--- The problem ---
Can you recast the listing below as a Markdown table with the columns Row and Line, one numbered row for each non-blank line, with the pictures left out?

--- Extracted records ---
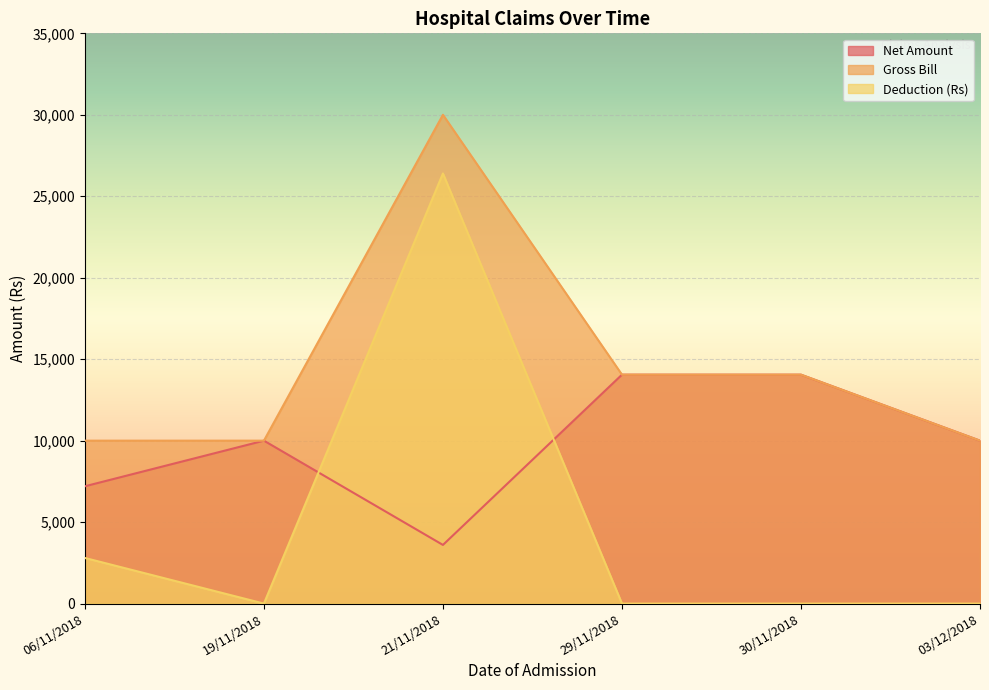

True or false: Net Amount and Deduction (Rs) intersect in this chart.

True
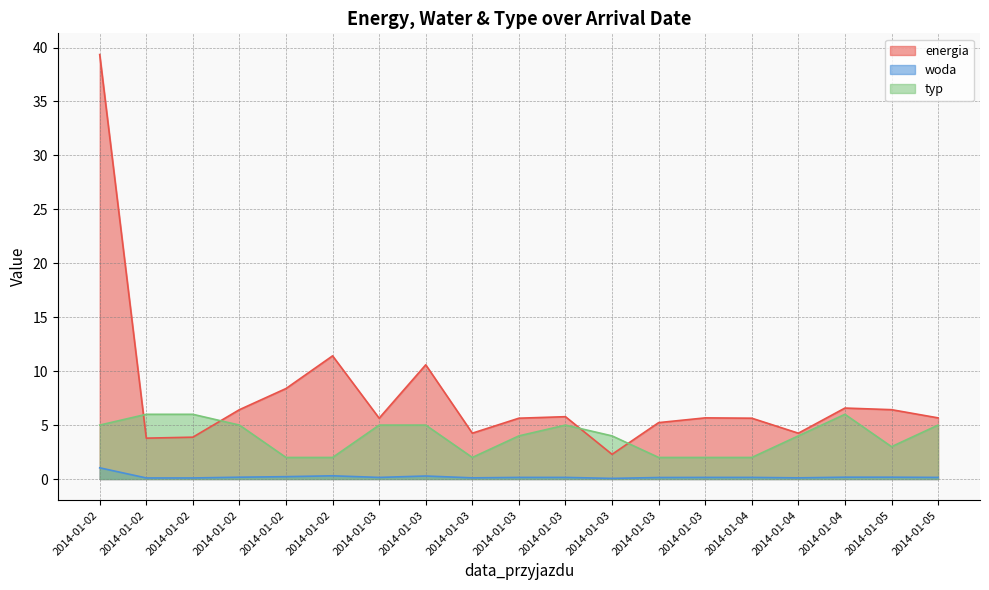

Reading left to right, transcribe all the data shown in this chart.

energia: 2014-01-02=39.4	2014-01-02=3.8	2014-01-02=3.9	2014-01-02=6.4	2014-01-02=8.4	2014-01-02=11.4	2014-01-03=5.6	2014-01-03=10.6	2014-01-03=4.2	2014-01-03=5.6	2014-01-03=5.8	2014-01-03=2.3	2014-01-03=5.2	2014-01-03=5.7	2014-01-04=5.6	2014-01-04=4.2	2014-01-04=6.6	2014-01-05=6.4	2014-01-05=5.7
woda: 2014-01-02=1.0	2014-01-02=0.1	2014-01-02=0.1	2014-01-02=0.2	2014-01-02=0.2	2014-01-02=0.3	2014-01-03=0.1	2014-01-03=0.3	2014-01-03=0.1	2014-01-03=0.1	2014-01-03=0.1	2014-01-03=0.1	2014-01-03=0.1	2014-01-03=0.1	2014-01-04=0.1	2014-01-04=0.1	2014-01-04=0.2	2014-01-05=0.2	2014-01-05=0.1
typ: 2014-01-02=5.0	2014-01-02=6.0	2014-01-02=6.0	2014-01-02=5.0	2014-01-02=2.0	2014-01-02=2.0	2014-01-03=5.0	2014-01-03=5.0	2014-01-03=2.0	2014-01-03=4.0	2014-01-03=5.0	2014-01-03=4.0	2014-01-03=2.0	2014-01-03=2.0	2014-01-04=2.0	2014-01-04=4.0	2014-01-04=6.0	2014-01-05=3.0	2014-01-05=5.0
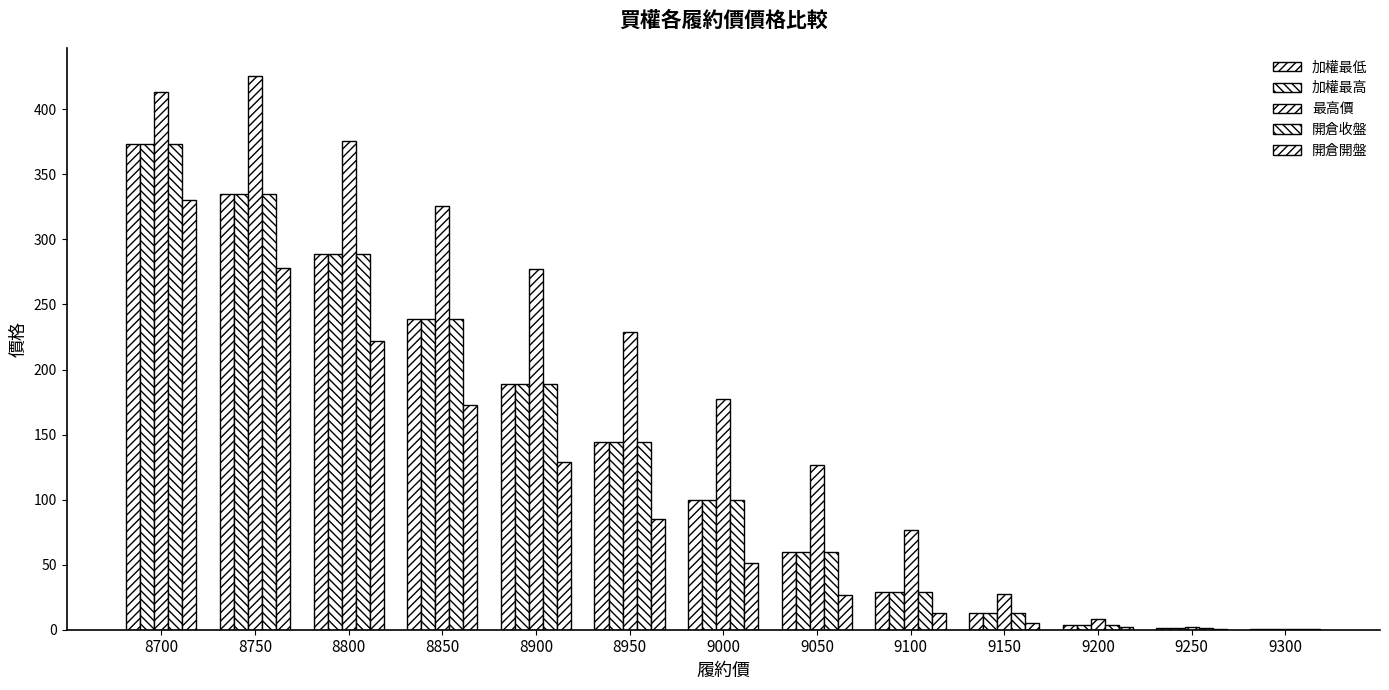

Reading right to left, transcribe all the data shown in this chart.

加權最低: 0.5	1.2	3.8	12.5	29.0	60.0	100.0	144.0	189.0	239.0	289.0	335.0	373.0
加權最高: 0.5	1.2	3.8	12.5	29.0	60.0	100.0	144.0	189.0	239.0	289.0	335.0	373.0
最高價: 0.7	2.2	8.5	27.5	77.0	127.0	177.0	229.0	277.0	326.0	376.0	426.0	413.0
開倉收盤: 0.5	1.2	3.8	12.5	29.0	60.0	100.0	144.0	189.0	239.0	289.0	335.0	373.0
開倉開盤: 0.6	0.8	2.4	5.0	12.5	27.0	51.0	85.0	129.0	173.0	222.0	278.0	330.0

--- Exercise solution ---
| Row | Line |
|---|---|
| 1 | True or false: Net Amount and Deduction (Rs) intersect in this chart. |
| 2 | True |
| 3 | Reading left to right, transcribe all the data shown in this chart. |
| 4 | energia: 2014-01-02=39.4	2014-01-02=3.8	2014-01-02=3.9	2014-01-02=6.4	2014-01-02=8.4	2014-01-02=11.4	2014-01-03=5.6	2014-01-03=10.6	2014-01-03=4.2	2014-01-03=5.6	2014-01-03=5.8	2014-01-03=2.3	2014-01-03=5.2	2014-01-03=5.7	2014-01-04=5.6	2014-01-04=4.2	2014-01-04=6.6	2014-01-05=6.4	2014-01-05=5.7 |
| 5 | woda: 2014-01-02=1.0	2014-01-02=0.1	2014-01-02=0.1	2014-01-02=0.2	2014-01-02=0.2	2014-01-02=0.3	2014-01-03=0.1	2014-01-03=0.3	2014-01-03=0.1	2014-01-03=0.1	2014-01-03=0.1	2014-01-03=0.1	2014-01-03=0.1	2014-01-03=0.1	2014-01-04=0.1	2014-01-04=0.1	2014-01-04=0.2	2014-01-05=0.2	2014-01-05=0.1 |
| 6 | typ: 2014-01-02=5.0	2014-01-02=6.0	2014-01-02=6.0	2014-01-02=5.0	2014-01-02=2.0	2014-01-02=2.0	2014-01-03=5.0	2014-01-03=5.0	2014-01-03=2.0	2014-01-03=4.0	2014-01-03=5.0	2014-01-03=4.0	2014-01-03=2.0	2014-01-03=2.0	2014-01-04=2.0	2014-01-04=4.0	2014-01-04=6.0	2014-01-05=3.0	2014-01-05=5.0 |
| 7 | Reading right to left, transcribe all the data shown in this chart. |
| 8 | 加權最低: 0.5	1.2	3.8	12.5	29.0	60.0	100.0	144.0	189.0	239.0	289.0	335.0	373.0 |
| 9 | 加權最高: 0.5	1.2	3.8	12.5	29.0	60.0	100.0	144.0	189.0	239.0	289.0	335.0	373.0 |
| 10 | 最高價: 0.7	2.2	8.5	27.5	77.0	127.0	177.0	229.0	277.0	326.0	376.0	426.0	413.0 |
| 11 | 開倉收盤: 0.5	1.2	3.8	12.5	29.0	60.0	100.0	144.0	189.0	239.0	289.0	335.0	373.0 |
| 12 | 開倉開盤: 0.6	0.8	2.4	5.0	12.5	27.0	51.0	85.0	129.0	173.0	222.0	278.0	330.0 |